Ambulatory care nursing and its changing face over time has had a major role to play in aligning healthcare provision with its ultimate goal of being patient-centred (Bynum et al 2010, p. 1059). Increased complexity of aliments often requires higher levels and different types of nursing care as compared to that provided in traditional healthcare settings (Hamington 2010, p. 684). Ambulatory nursing practice facilitates healthcare provision based on participation of a wide variety of professionals. The domain of practice further facilitates both leadership for system of healthcare and treatment for patients (Martinez et al 2015, p. 59). Current models of service delivery in ambulatory care enable patients to receive innovative care in the form of care coordination and referrals to external and internal health resources (Ladden et al 2013, p. 1833). Further, assistance for transitioning between varied levels of acuity and different kinds of services is also available. In line with a patient centred approach, ambulatory care has enabled a shift in the focus of care provision (Chokshi et al 2014, p. 782). In complete contrast to perspectives of curing illness, the domain of healthcare (with ambulatory care at its forefront) focuses on promoting wellness and educating individuals regarding the same (Madsen 2012, p. 77). Support for navigating through the entire system of primary, secondary and tertiary healthcare is also provisioned along with necessary advice for reducing unnecessary healthcare costs (Hewlett & Winn 2014, p. 217).

Registered nurses have worked tirelessly to ensure care provision under the ambulatory care domain aligns well with patient-centred approach to care provision (Vanderboom et al 2015, 21).
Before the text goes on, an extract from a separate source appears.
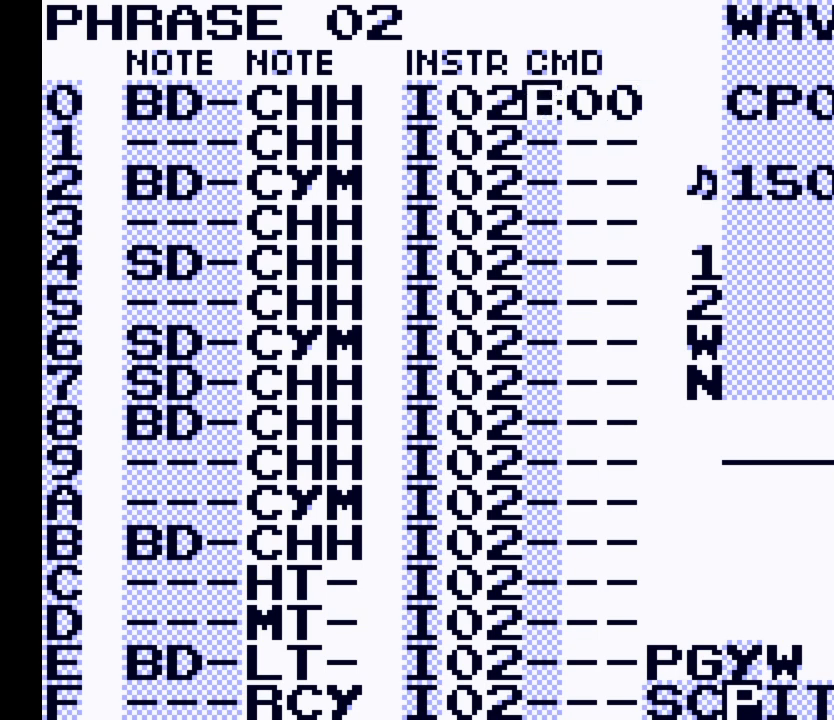
{"buttons": [], "events": [[267, "A", "up"], [400, "A", "down"], [500, "A", "up"]]}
Quality committees are formed for each ambulatory healthcare centres with the objective of constantly identifying problems, setting benchmarks, disseminating preferred practices and enhancing patient safety (Lee et al 2013, p. 157). Quality committees ensuring participation of qualified nursing professionals at board of director level and constant reports are made on aspects of quality care provision and patient safety (O’Ferrall 2013, p. 328).

Further, the aspect of patient involvement and empowerment assumes a central role in care delivery by ambulatory healthcare centres (Sojournen et al 2010, 336). Patients are kept fully involved in all decision making regarding their healthcare and asked to provide their opinions on effectiveness of care measures adopted for them. Innovative care plans which facilitate self management of conditions and medications are devised and implemented (Wall 2012, p.170). Patients are openly encouraged to provide valuable inputs and remain in constant touch with their care professionals with the help of technological measures (Juthani-Mehta & Quagloarello 2010, p. 933). Since registered nurses working in ambulatory care settings deal with a variety of patients on everyday basis, they tend to gain cultural competence and knowledge of resources that are available at community level (Martinez et al 2015, p. 59). They are thus in a better position to direct and guide patients while also educating them regarding important issues (Madsen 2012, p. 78).

Finally, ambulatory healthcare centres facilitate interaction between professionals, patients and their family members thereby helping professions in eliminating different levels of suffering (Ladden et al 2013, p. 1834). Aspects of quality care are strongly emphasised and meaningful therapeutic relationships are created. Unlike traditional care settings, therapeutic relationships created in ambulatory care services do not end once a patient is discharged (Smolowitz et al 2015, 134). Rather, family members and patients can remain in constant touch with the help of technology thereby reducing the need for repeated consultations or admission to traditional care settings (Madsen 2012, p. 81).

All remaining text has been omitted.